So she undertook to figure out what she could do for these women. She said she realised that she had to teach them in three stages. She said, first I would try to teach them to forget. I would try to teach them to forget by crowding their minds with other new things to talk about, not that they would ever really forget what happened but that it wouldn’t occupy their whole minds. And after I had taught them to forget I would teach them to work. Some would never do more than clean houses, some had a gift for crafts. I found something for each of them to do that had some meaning for them. And then after I had taught them that, I taught them to perform manicures and pedicures. And I said ‘I beg your pardon?’
And she said ‘The thing people had most lost in the Khmer Rouge period when so many rose up against so many was the ability to trust anyone. These women hadn’t had a chance to feel beautiful in five years. And I filled my hut with steam and I invited them in and I handed them these sharp implements. And bit by bit they allowed one another to use these sharp implements’ she said.
‘And as they did that, as that barrier that you could never make yourself vulnerable to another person began to fall, they began to speak to one another, and they began to remember what it was like to trust somebody. And when I was finished I would tell them that those are not there separate things – to forget, to work and to trust – but three parts of a single way of being in the world. And when they understood that they were ready to go out into the world again’.
On his 2002 visit to Afghanistan:
Andrew Solomon: I went with my heart in my throat thinking it was going to be a punishing but fascinating experience that would leave me with a story to tell. I got there and I loved Afghanistan. I loved the Afghan people, I loved the things that I saw. I wrote about the resurgence of culture following the fall of the Taliban. It was really about how a society can be reborn in the wake of oppression. And there was a moment that’s always struck with me particularly that doesn’t feature as large in the story as it might.
I had wanted to buy a fur hat, and I’d bought one of those little fur hats that you may have seen - all of the Afghan leaders and tribal people wear them. And I was walking back through a crowded market at a time when very few Westerners would walk through such a marke.t My translator had said “It’s perfectly safe.
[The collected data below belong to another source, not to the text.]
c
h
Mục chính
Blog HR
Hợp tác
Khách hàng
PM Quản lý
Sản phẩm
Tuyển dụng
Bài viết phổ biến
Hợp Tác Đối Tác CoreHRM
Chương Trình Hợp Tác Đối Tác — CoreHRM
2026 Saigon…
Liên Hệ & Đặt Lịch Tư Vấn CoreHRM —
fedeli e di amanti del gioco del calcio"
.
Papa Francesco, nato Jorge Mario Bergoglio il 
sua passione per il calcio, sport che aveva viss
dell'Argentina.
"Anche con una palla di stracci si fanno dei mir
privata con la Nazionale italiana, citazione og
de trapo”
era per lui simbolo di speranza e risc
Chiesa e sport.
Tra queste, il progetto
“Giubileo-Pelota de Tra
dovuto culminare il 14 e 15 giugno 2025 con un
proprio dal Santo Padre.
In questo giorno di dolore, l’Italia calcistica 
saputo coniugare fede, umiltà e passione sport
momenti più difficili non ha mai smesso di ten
We can walk straight through here.” And as we were walking along he said to me ‘Put on the hat’.
And I said 'Oh. I think it looks a bit silly and a little bit affected – you know, foreigners trying to go native’. He said, ‘No, put on the hat’. I said ‘I really don’t think so’. He said ‘Please put on the hat’. I said okay, and I put on the hat. And all around me, suddenly, everyone burst into applause. I couldn’t think what was going on, and I looked around. One of them stepped forward and gave me a hug and said ‘You are a foreigner but you are wearing a proper Afghan hat in the proper Afghan way. You are here within our culture. We want you to know that you are welcome here.’
On lessons travels has taught him:
Andrew Solomon: The first thing I’ve learned is that places go through phases of hope and those phases of hope are immensely beautiful. And sometimes that hope is fully realised and the places where it has arisen move on to freedom and democracy. But frequently you need to have hope occur over and over and over again before that hope is realised. And that process in which peoples’ hopes rise up and they’re dashed and they hope again is itself valuable. Hope is valuable even if it gets disappointed. It stays with people forever and they hold on to it.
It’s very difficult to hate anyone whose story you know. And it’s very difficult to sustain a profound enmity with an entire nation if you’ve actually really engaged with it and allowed it to engage with you. So while I think hope is often disappointed and the world is full of terrible governments and evil and repressive regimes, I think if you can get people to interact with other people, you will find there’s actually a basis for much more hope about diplomatic process than citizens ordinarily have.